Table of contents
What is a distributed firewall?
Growth in internet access speeds, coupled with increasingly compute-intensive protocols that firewalls have to analyze, have resulted in firewalls becoming congestion points.
Distributed firewalls help solve this problem by using processing power across the network, not just on a single cluster or machine where a firewall is installed.
A distributed firewall is a host-resident security software application, which protects the network as a whole against unwanted intrusion. Deployed alongside more traditional firewalls, distributed firewalls can add another layer of protection to a network while still maintaining high throughput for legitimate network traffic.
In addition, centralized firewalls are based on a model that assumes attacks are coming from outside a network. They apply a “perimeter defense” model where a firewall guards only against malicious traffic coming from outside the network.

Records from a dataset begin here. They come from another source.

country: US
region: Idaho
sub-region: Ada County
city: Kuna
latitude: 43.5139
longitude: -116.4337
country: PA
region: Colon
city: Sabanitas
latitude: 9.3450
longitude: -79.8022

This model fails, however, if an attack comes from inside the network — an all-too-common occurrence given the huge variety of ways that users can connect to an internal network, including wireless access and VPN tunnels. Traditional firewalls typically can’t effectively guard against attacks coming from sources like these, but a distributed firewall can add another layer of defense against this type of attack.

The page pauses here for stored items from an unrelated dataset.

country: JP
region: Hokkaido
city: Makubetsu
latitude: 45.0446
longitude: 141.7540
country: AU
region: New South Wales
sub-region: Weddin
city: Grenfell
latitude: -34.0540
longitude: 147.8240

Distributed firewalls have a standard set of capabilities:
- Centralized Management: Though distributed firewalls don’t exist in just one place, they do typically offer the ability to configure and "push out" consistent security policies. They also allow for centralized reporting, which makes it practical to update and consistently apply firewall policies.

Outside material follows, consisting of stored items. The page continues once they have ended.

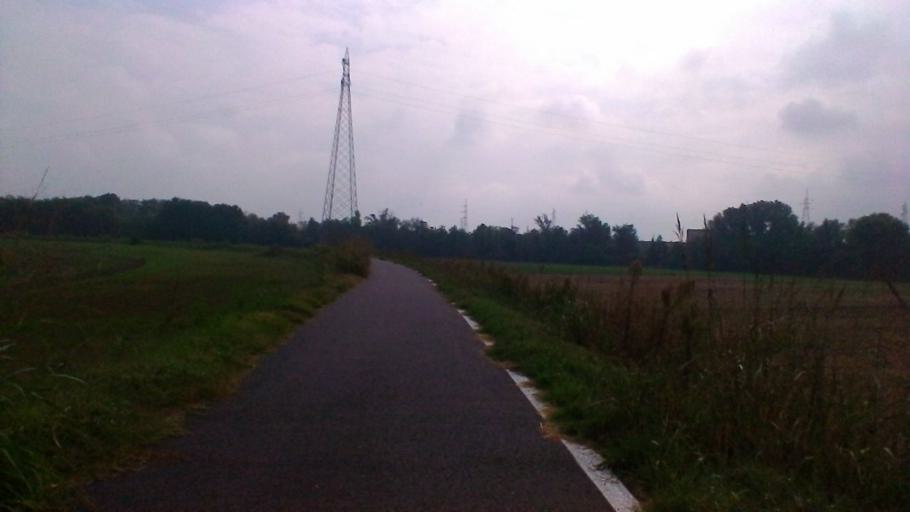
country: IT
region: Veneto
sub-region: Provincia di Verona
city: San Giovanni Lupatoto
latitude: 45.3964
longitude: 11.0341
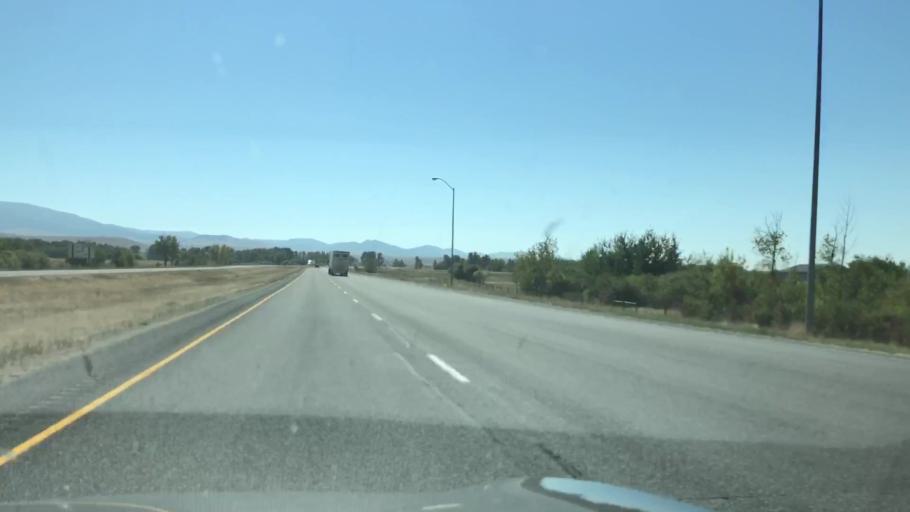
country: US
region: Montana
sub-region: Powell County
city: Deer Lodge
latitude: 46.4078
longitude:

- Fine-Grained Access Control: Distributed Firewalls allow for fine grained access control, which standard firewalls cannot readily accommodate without greatly increasing their complexity and processing requirements.
- Policies: The ability to set “security policies” to allow and deny access depending on determined criteria. This is basic functionality that underlies all firewalls. Distributed firewalls usually also have features that guarantee the integrity of the policy during transfer.
- Pull and Push Distribution: Distributed firewalls typically support both “pull” and “push” methods of distribution – the former involving pinging the central management server to check whether it’s up and active, then requesting its policies, and the latter ensuring that the hosts always have their updated policies at all times.